── Text block ──

Friday, November 4, 2016

What's Wrong with Registered Dietitians?

If I were to ask you which healthcare professionals are the most up-to-date and knowledgeable about nutrition you would likely say Registered Dietitians.

And, sadly, you would be wrong.

The profession charged with translating complex nutritional research into practical strategies for healthy eating is stuck in such a 1970s time warp, its practitioners should be wearing disco pants and driving Ford Pintos.

While people who follow current scientific research have resumed eating butter, eggs, avocados, nuts, full-fat cheese, and red meat, most RDs are still telling people to consume less satiating substitutes like margarine, egg white omelets, skim milk and skinless chicken breasts. Then they lament that Americans do not follow their USDA Dietary Misguidelines, thus absolving themselves of blame for people getting fatter and sicker since these food rules were first issued in 1977.

───
── Listed records ──

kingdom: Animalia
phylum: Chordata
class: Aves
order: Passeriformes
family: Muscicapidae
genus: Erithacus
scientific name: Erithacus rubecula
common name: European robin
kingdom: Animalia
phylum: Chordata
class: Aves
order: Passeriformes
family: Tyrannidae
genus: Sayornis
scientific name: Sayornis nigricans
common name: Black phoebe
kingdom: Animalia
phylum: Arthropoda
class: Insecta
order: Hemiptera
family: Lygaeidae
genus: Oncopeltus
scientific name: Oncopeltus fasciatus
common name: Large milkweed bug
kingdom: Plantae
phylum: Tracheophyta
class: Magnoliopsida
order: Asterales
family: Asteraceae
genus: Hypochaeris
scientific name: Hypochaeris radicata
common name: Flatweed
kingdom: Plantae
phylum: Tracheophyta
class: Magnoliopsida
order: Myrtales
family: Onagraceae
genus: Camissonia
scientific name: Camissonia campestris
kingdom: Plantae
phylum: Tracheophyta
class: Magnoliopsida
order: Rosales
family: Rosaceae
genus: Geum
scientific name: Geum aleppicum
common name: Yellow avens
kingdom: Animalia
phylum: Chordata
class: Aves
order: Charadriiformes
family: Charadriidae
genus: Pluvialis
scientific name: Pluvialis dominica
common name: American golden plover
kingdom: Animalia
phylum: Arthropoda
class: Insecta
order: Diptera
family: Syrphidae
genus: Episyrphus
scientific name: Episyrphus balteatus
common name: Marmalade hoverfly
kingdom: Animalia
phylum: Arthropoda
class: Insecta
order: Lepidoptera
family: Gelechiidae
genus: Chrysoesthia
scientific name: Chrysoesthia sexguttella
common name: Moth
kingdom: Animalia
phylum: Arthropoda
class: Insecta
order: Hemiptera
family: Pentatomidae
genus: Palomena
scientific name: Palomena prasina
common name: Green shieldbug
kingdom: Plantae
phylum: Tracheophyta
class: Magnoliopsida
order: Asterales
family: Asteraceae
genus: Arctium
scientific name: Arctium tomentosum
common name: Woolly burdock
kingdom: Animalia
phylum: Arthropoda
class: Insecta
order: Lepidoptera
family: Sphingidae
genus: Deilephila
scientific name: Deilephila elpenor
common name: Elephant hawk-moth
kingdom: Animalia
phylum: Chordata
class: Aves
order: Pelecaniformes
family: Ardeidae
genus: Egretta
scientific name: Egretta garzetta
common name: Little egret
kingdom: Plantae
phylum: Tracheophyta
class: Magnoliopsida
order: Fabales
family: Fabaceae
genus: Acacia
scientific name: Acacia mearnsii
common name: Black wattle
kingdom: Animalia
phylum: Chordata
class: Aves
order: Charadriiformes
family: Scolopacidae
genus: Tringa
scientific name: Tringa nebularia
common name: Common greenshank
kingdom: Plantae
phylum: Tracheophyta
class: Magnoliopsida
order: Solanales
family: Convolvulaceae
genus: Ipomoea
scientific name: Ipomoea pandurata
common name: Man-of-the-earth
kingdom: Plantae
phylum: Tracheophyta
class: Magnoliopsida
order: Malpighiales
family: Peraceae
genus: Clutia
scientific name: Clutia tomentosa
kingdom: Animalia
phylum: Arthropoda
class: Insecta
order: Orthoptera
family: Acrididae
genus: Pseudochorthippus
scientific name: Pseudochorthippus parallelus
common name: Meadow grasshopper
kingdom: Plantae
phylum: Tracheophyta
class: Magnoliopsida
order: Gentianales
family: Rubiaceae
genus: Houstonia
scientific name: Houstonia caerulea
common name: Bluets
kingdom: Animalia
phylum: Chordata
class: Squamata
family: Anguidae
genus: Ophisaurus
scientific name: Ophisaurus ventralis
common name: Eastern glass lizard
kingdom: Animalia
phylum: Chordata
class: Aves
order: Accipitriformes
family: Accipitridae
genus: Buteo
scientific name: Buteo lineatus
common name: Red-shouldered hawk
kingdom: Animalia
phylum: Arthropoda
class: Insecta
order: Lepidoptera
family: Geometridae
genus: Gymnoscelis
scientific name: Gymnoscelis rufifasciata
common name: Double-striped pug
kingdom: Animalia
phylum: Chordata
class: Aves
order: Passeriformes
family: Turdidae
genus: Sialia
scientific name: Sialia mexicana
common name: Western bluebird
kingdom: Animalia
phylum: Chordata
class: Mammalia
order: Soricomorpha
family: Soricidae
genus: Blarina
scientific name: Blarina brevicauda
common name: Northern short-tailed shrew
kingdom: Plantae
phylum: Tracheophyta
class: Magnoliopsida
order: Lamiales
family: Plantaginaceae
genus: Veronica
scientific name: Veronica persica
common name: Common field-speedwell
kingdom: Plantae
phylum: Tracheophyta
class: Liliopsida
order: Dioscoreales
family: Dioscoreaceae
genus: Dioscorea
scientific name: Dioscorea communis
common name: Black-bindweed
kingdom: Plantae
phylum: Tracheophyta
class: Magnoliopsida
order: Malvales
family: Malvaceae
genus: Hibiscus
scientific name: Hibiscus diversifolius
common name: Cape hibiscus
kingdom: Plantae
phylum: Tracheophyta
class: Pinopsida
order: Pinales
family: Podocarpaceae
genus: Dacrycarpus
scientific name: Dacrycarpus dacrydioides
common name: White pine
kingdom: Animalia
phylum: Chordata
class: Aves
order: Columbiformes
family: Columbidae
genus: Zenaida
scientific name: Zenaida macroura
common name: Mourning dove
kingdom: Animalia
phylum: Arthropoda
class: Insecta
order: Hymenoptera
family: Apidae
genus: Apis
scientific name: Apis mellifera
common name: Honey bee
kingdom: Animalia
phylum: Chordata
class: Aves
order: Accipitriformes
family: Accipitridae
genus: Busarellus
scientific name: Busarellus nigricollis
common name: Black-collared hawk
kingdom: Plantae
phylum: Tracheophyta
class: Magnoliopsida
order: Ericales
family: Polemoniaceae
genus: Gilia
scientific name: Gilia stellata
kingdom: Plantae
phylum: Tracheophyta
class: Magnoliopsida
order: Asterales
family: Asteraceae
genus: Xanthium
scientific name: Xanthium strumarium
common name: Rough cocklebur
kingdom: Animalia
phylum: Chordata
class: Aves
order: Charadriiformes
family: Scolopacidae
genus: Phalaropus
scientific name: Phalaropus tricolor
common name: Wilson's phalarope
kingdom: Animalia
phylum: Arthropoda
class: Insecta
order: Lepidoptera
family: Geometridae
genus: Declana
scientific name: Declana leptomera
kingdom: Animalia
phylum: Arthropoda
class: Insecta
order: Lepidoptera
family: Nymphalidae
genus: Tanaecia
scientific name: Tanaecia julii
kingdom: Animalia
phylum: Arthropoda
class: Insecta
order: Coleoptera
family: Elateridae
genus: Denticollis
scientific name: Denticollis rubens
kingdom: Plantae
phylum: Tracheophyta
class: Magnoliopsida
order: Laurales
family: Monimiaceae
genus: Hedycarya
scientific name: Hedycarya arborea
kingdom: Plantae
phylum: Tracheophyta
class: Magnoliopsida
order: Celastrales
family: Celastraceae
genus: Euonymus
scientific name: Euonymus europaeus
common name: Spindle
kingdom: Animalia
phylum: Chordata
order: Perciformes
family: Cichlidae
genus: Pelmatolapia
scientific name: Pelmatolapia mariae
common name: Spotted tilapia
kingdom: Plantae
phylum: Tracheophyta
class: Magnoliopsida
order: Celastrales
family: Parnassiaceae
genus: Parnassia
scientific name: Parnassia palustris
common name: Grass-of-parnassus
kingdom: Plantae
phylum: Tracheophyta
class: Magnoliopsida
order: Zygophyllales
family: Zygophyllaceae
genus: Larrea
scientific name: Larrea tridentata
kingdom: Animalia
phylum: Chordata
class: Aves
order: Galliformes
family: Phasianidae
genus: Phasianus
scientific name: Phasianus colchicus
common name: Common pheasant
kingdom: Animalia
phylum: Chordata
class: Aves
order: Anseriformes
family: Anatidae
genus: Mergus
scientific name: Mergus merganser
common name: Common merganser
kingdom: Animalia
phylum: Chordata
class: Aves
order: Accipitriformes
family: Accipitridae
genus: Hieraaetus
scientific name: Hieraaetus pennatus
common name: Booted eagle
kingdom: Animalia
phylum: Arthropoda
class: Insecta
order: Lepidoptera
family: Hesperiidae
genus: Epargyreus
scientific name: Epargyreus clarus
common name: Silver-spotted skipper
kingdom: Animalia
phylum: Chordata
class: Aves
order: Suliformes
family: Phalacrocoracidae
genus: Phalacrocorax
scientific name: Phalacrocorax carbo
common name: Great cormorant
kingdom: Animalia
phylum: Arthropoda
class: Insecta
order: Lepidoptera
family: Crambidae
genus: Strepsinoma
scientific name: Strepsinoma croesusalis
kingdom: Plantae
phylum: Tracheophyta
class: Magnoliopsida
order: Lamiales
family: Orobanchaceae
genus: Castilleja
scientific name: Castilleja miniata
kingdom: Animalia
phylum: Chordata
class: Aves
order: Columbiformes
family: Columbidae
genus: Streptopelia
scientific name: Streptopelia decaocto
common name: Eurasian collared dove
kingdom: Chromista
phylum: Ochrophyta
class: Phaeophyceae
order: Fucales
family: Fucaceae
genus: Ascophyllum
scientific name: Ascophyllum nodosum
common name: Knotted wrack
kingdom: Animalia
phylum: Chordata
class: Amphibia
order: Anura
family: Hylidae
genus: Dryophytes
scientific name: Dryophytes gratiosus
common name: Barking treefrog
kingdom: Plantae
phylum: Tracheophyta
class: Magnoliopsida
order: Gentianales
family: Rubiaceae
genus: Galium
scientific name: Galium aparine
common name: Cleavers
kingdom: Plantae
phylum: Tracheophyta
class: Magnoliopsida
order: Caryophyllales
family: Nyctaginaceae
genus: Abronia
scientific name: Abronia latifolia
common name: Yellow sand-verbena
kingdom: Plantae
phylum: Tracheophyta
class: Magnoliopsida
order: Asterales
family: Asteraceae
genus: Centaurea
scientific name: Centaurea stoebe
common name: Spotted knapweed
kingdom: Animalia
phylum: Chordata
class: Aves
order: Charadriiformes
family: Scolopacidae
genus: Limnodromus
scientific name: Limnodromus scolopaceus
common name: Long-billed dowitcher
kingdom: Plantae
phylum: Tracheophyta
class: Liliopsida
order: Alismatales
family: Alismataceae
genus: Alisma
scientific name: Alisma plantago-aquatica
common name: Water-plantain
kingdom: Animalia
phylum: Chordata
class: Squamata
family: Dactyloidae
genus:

───

**Actions to take**
1) According to the post on registered dietitians, which foods have people who follow current scientific research resumed eating? List all of them.
2) Answer these questions from the post on registered dietitians:
(a) What date does the post carry?
(b) Which car does the post say dietitians should be driving?
(c) In what year were the food rules first issued?

**Completed exercise**
1) butter, eggs, avocados, nuts, full-fat cheese, red meat

2)
(a) Friday, November 4, 2016
(b) Ford Pintos
(c) 1977